[Collected data]
· · · · · · ·

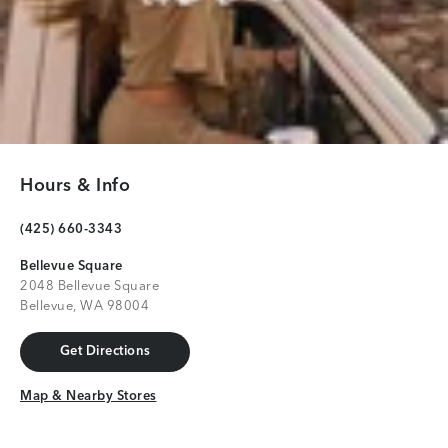
Hours & Info
(425) 660-3343
Bellevue Square
2048 Bellevue Square
Bellevue, WA 98004
Get Directions
Get Directions
Map & Nearby Stores
Map & Nearby Stores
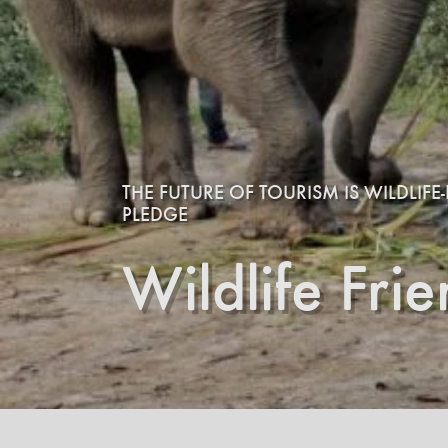
THE FUTURE OF TOURISM IS WILDLIF
PLEDGE
Wildlife Fri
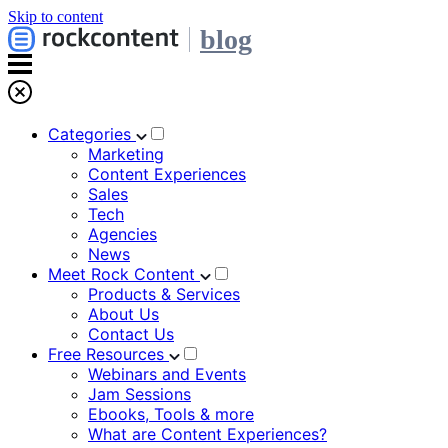
Skip to content
blog
Categories
Marketing
Content Experiences
Sales
Tech
Agencies
News
Meet Rock Content
Products & Services
About Us
Contact Us
Free Resources
Webinars and Events
Jam Sessions
Ebooks, Tools & more
What are Content Experiences?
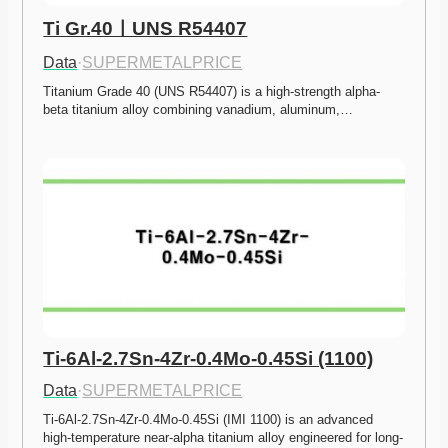
Ti Gr.40ㅣUNS R54407
Data
·
SUPERMETALPRICE
Titanium Grade 40 (UNS R54407) is a high-strength alpha-
beta titanium alloy combining vanadium, aluminum,…
Ti-6Al-2.7Sn-4Zr-0.4Mo-0.45Si (1100)
Data
·
SUPERMETALPRICE
Ti-6Al-2.7Sn-4Zr-0.4Mo-0.45Si (IMI 1100) is an advanced 
high-temperature near-alpha titanium alloy engineered for long-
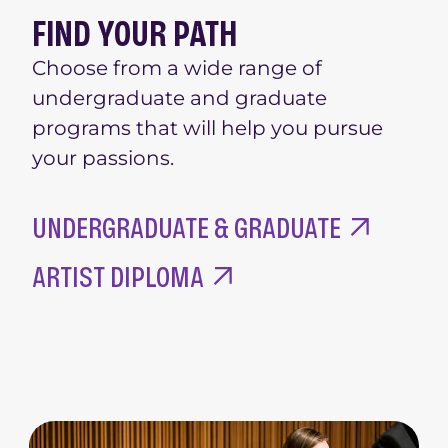
FIND YOUR PATH
Choose from a wide range of
undergraduate and graduate
programs that will help you pursue
your passions.
UNDERGRADUATE & GRADUATE
ARTIST DIPLOMA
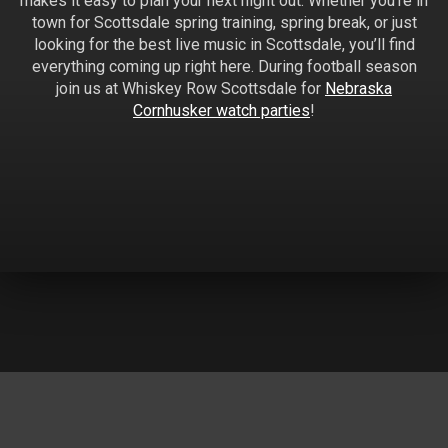
makes it easy to plan your next night out. Whether you’re in
town for Scottsdale spring training, spring break, or just
looking for the best live music in Scottsdale, you’ll find
everything coming up right here. During football season
join us at Whiskey Row Scottsdale for
Nebraska
Cornhusker watch parties
!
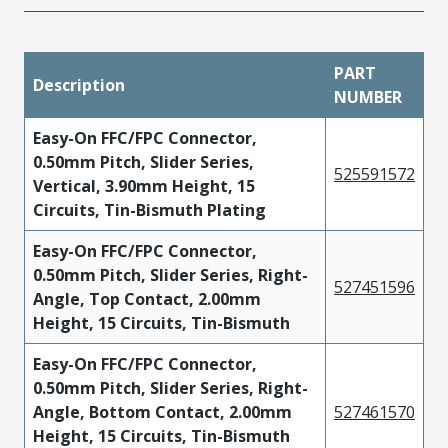
PART
Description
NUMBER
Easy-On FFC/FPC Connector,
0.50mm Pitch, Slider Series,
525591572
Vertical, 3.90mm Height, 15
Circuits, Tin-Bismuth Plating
Easy-On FFC/FPC Connector,
0.50mm Pitch, Slider Series, Right-
527451596
Angle, Top Contact, 2.00mm
Height, 15 Circuits, Tin-Bismuth
Easy-On FFC/FPC Connector,
0.50mm Pitch, Slider Series, Right-
Angle, Bottom Contact, 2.00mm
527461570
Height, 15 Circuits, Tin-Bismuth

· · · · · · ·

Please reproduce the records above exactly, omitting every picture.

Hours & Info
(425) 660-3343
Bellevue Square
2048 Bellevue Square
Bellevue, WA 98004
Get Directions
Get Directions
Map & Nearby Stores
Map & Nearby Stores
THE FUTURE OF TOURISM IS WILDLIF
PLEDGE
Wildlife Fri
Skip to content
blog
Categories
Marketing
Content Experiences
Sales
Tech
Agencies
News
Meet Rock Content
Products & Services
About Us
Contact Us
Free Resources
Webinars and Events
Jam Sessions
Ebooks, Tools & more
What are Content Experiences?
Ti Gr.40ㅣUNS R54407
Data
·
SUPERMETALPRICE
Titanium Grade 40 (UNS R54407) is a high-strength alpha-
beta titanium alloy combining vanadium, aluminum,…
Ti-6Al-2.7Sn-4Zr-0.4Mo-0.45Si (1100)
Data
·
SUPERMETALPRICE
Ti-6Al-2.7Sn-4Zr-0.4Mo-0.45Si (IMI 1100) is an advanced 
high-temperature near-alpha titanium alloy engineered for long-
FIND YOUR PATH
Choose from a wide range of
undergraduate and graduate
programs that will help you pursue
your passions.
UNDERGRADUATE & GRADUATE
ARTIST DIPLOMA
makes it easy to plan your next night out. Whether you’re in
town for Scottsdale spring training, spring break, or just
looking for the best live music in Scottsdale, you’ll find
everything coming up right here. During football season
join us at Whiskey Row Scottsdale for
Nebraska
Cornhusker watch parties
!
PART
Description
NUMBER
Easy-On FFC/FPC Connector,
0.50mm Pitch, Slider Series,
525591572
Vertical, 3.90mm Height, 15
Circuits, Tin-Bismuth Plating
Easy-On FFC/FPC Connector,
0.50mm Pitch, Slider Series, Right-
527451596
Angle, Top Contact, 2.00mm
Height, 15 Circuits, Tin-Bismuth
Easy-On FFC/FPC Connector,
0.50mm Pitch, Slider Series, Right-
Angle, Bottom Contact, 2.00mm
527461570
Height, 15 Circuits, Tin-Bismuth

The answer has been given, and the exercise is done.